Douglas Sirk Lured

The Criterion Shelf: Early Douglas Sirk

Bil Antoniou takes a look at four films made by the celebrated auteur before his reign of fifties melodramas.

The first time I saw All That Heaven Allows in a movie theatre, it was just on the cusp of arthouse audiences being reintroduced to the films of Douglas Sirk. The director had been written off for decades by all but a few smart critics as a purveyor of silly housewife melodramas. The night I attended his masterpiece starring Jane Wyman as a widow who risks her community’s scorn with her affair with handsome young Rock Hudson, the audience laughed throughout the entire screening. (There’s nothing more annoying than people who feel compelled to tell us how sophisticated they are.) Almost a year later, following the release of Todd HaynesFar From Heaven and a number of articles and retrospectives of Sirk’s career that turned him into an underappreciated master of the craft, I attended another screening of ATHA and enjoyed the reverent silence of an audience that now styled themselves as film scholars.
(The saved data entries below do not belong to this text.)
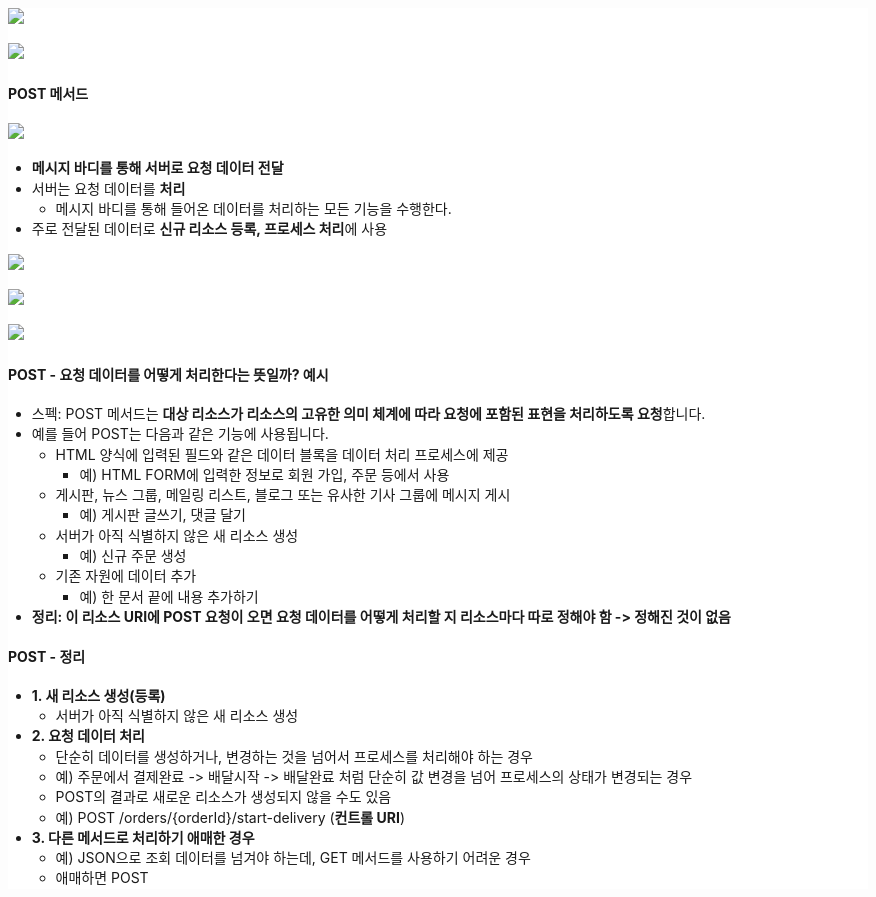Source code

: 

![](https://lh5.googleusercontent.com/nLgSZ9cQJLpT5rNddIL3w8j3jqEasHKpPgphOBpY1Xmpb_P_4XAFamrq1d_qQHlipqLm-uP3qrohc-8Zzjl-q7HBoJD59Tnrg2YMjjTOVrBa7vAGKzWAmOw_xytZSVH-Ct_ZFNEO)



![](https://lh5.googleusercontent.com/cxx61Bn-lhuUahEVriruzNACGm-lGwglNIMCDTBo17lKFb0j-gOJqVe59hC_RX5LYm3Fc1lWJD4UjBL-pqDOYEAUZ-4dvdt635SA374he8aEUqAoeR_-a2oEjTDN8cv07LzKdzxc)





#### POST 메서드

![](https://lh3.googleusercontent.com/y3XrNrKRt_TS2dGtTCbnyBpeTgCLSLQPFAnxBo7cED4ruBNgsWnifIZE3ijbnDOKhUEZa_yLav2TXoaBsKmbwbo3MKhLaI9wQ6-_yK5veZ4ROEBjUGtUoqx6kG1Kh8hYSo6UoKEa)

- **메시지 바디를 통해 서버로 요청 데이터 전달**
- 서버는 요청 데이터를 **처리**
  - 메시지 바디를 통해 들어온 데이터를 처리하는 모든 기능을 수행한다.
- 주로 전달된 데이터로 **신규 리소스 등록, 프로세스 처리**에 사용





![](https://lh3.googleusercontent.com/n67wDzx1UnQW29lS9W4FX7izTghNZVOT5cB_xDzALbLe-YjGcjnFIYMYkDkk8-_2wGAZzWXH1q2lyTiZzYwJ_rg9UHii_0slUvgZmwmTa0RuFQzRPbfz4962jEbvupDSAy3sv1WC)



![](https://lh3.googleusercontent.com/auSk0u5I7r9IzzbxpJtMSCskH1pUTaofQQwNN6JBjn1zD9SrCCU2ZDkKUaU2c7D7n6YvXPPb7715C6XY63HChjMFxU5E-lltWmP4_Yzt4EzvEsJO-P8VOpJnxZoAdXLyM0oOPo7T)



![](https://lh3.googleusercontent.com/czMd7R-N7qV2mULLNxKFehV2gF5cPdFrXwXO_gPBItTcO7qi0nTfxe9FaiPabebzXoKz45IQfXfk0XRRG8FKQUjtZ3QcRTzF2CXVcXwqK6GJeXngKuOYfPY1smzbKyZuar3xJYfo)



#### POST - 요청 데이터를 어떻게 처리한다는 뜻일까? 예시

- 스펙: POST 메서드는 **대상 리소스가 리소스의 고유한 의미 체계에 따라 요청에 포함된 표현을 처리하도록 요청**합니다.
- 예를 들어 POST는 다음과 같은 기능에 사용됩니다.
  - HTML 양식에 입력된 필드와 같은 데이터 블록을 데이터 처리 프로세스에 제공
    - 예) HTML FORM에 입력한 정보로 회원 가입, 주문 등에서 사용
  - 게시판, 뉴스 그룹, 메일링 리스트, 블로그 또는 유사한 기사 그룹에 메시지 게시
    - 예) 게시판 글쓰기, 댓글 달기
  - 서버가 아직 식별하지 않은 새 리소스 생성
    - 예) 신규 주문 생성
  - 기존 자원에 데이터 추가
    - 예) 한 문서 끝에 내용 추가하기
- **정리: 이 리소스 URI에 POST 요청이 오면 요청 데이터를 어떻게 처리할 지 리소스마다 따로 정해야 함 -> 정해진 것이 없음**





#### POST - 정리

- **1. 새 리소스 생성(등록)**
  - 서버가 아직 식별하지 않은 새 리소스 생성
- **2. 요청 데이터 처리**
  - 단순히 데이터를 생성하거나, 변경하는 것을 넘어서 프로세스를 처리해야 하는 경우
  - 예) 주문에서 결제완료 -> 배달시작 -> 배달완료 처럼 단순히 값 변경을 넘어 프로세스의 상태가 변경되는 경우
  - POST의 결과로 새로운 리소스가 생성되지 않을 수도 있음
  - 예) POST /orders/{orderId}/start-delivery (**컨트롤 URI**)
- **3. 다른 메서드로 처리하기 애매한 경우**
  - 예) JSON으로 조회 데이터를 넘겨야 하는데, GET 메서드를 사용하기 어려운 경우
  - 애매하면 POST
The fascination with Douglas Sirk is in how pleasing his aesthetic is. He gives us the kind of aspirational suburban living that is still what mainstream movies, particularly romantic comedies, sell themselves on, while also having plenty to say about the society that was happy to see itself reflected in such artificial terms. All That Heaven Allows tells us about a culture that confuses economic privilege with morality. Imitation of Life tells us that not confronting systemic racism eventually causes problems in your own home. Battle Hymn subtly suggests an irony in its tale of a man bringing peace to a place where he has gone to make war.
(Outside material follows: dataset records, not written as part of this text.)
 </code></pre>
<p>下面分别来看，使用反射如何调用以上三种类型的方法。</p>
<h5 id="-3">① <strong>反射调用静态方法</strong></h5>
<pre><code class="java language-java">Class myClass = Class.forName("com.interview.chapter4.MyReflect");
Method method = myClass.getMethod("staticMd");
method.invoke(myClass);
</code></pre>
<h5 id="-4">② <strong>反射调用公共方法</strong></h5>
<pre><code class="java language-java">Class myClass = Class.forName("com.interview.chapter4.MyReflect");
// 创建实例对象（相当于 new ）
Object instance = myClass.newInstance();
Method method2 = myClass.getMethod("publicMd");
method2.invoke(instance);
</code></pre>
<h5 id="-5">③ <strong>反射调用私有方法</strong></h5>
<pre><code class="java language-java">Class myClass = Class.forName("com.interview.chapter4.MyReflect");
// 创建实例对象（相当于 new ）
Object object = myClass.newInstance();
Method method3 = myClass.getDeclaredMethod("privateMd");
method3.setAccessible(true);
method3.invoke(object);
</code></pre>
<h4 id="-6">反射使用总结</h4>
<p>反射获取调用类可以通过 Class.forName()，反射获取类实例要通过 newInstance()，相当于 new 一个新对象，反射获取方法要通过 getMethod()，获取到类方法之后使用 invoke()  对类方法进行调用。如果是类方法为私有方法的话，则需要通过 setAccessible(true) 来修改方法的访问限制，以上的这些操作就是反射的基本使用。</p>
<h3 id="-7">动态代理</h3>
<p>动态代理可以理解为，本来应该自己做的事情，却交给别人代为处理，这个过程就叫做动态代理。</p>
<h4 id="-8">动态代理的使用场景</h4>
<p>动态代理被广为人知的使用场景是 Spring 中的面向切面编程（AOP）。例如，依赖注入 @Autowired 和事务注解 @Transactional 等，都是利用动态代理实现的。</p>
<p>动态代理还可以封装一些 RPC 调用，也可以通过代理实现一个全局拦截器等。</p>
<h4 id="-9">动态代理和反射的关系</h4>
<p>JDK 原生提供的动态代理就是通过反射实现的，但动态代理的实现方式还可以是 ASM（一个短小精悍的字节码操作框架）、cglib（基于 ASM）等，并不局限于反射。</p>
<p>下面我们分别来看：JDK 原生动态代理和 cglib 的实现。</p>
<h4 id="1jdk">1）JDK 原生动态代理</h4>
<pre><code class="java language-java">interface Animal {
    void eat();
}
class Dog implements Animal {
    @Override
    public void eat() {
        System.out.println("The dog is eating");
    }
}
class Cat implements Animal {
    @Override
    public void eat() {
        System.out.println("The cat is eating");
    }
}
Born Hans Detlef Sierck in Hamburg in 1897, Douglas Sirk made a number of films for UFA before leaving in the early forties with his Jewish second wife after being denounced by his first. He ended up in Hollywood where he joined the group of émigrés working throughout the forties and beyond. The Criterion Channel put together a small collection of the films he made in the run-up to his fifties masterpieces. They’re an interesting glimpse of a perspective still forming and a control for material beauty that was already there.

 

Shockproof (1949)

Cornel Wilde brings his intense, hard-edged sex appeal to the role of a Griff Marat, parole officer who is presented with Jenny a gorgeous dame (Patricia Knight) who went away for murder and is now out on good behaviour. He lays down the rules and warns her that consorting with her old friends will only get her back in the slammer. He can’t help but get involved when he notices her bad ex-boyfriend hanging around and pulling her back into her old messes. Giving her work as a helper to his blind mother, Griff gets his priorities confused when he falls in love with Jenny (the two were married in real life at the time), even endangering his job and his freedom when he runs away with her and heads for the border. You wouldn’t think Douglas Sirk’s plush aesthetics would mix well with the cold, hard Samuel Fuller, who co-wrote the screenplay, but it’s an absorbing thriller that has as much of Fuller’s convincing detail as it does Sirk’s feel for hopeless romanticism.

 

Lured (1947)

Lucille Ball is wonderful as a taxi dancer who gets embroiled in a murder investigation when her friend and co-worker goes missing after answering a personal ad. Ball is recruited by the police to answer a series of ads and help them catch the killer. After a series of false leads, including a very funny cameo by fourth-billed Boris Karloff, she walks right into a dangerous trap. The combination of humour and suspense works well, though it’s a shame that the film loses touch with the star’s charisma by the end. Lured doesn’t end up being as much of a lady-detective movie as is initially promised.

 

Slightly French (1949)

Douglas Sirk’s charming if not unforgettable comedy in which film director John Gayle (Don Ameche) loses his leading lady because of his tyrannical ways and needs to recast her in order to stay employed at the studio. He spots Dorothy Lamour at a local sideshow and teaches her to pretend to be French. She takes over the film role and falls in love with him in the process. The plot is romance-by-numbers nonsense, but Sirk’s sumptuous visual style is well on display and the musical numbers are gorgeous. Plus Lamour’s brightness and candour are always worth the time of day.

 

A Scandal In Paris (1946)

The oft-told tale of thief-turned-detective François Vidocq, played by a barely-awake George Sanders, who along with fellow thief Emile (Akim Tamiroff) escapes from prison and goes on a robbery spree, taking ladies’ jewels, a painter’s horse, and whatever else they can grab in their carefree, lawless way. When Vidocq is mistaken for a hero and made the chief of police by a marquise whose granddaughter (Signe Hasso) is in love with him, he makes plans to rob the central bank, completely unaware that Hasso’s bourgeois appeal is its working its magic on his ethics. As stunning to look at as the most beautiful Douglas Sirk films, this one’s wooden screenplay and dull performances make it a slog to sit through.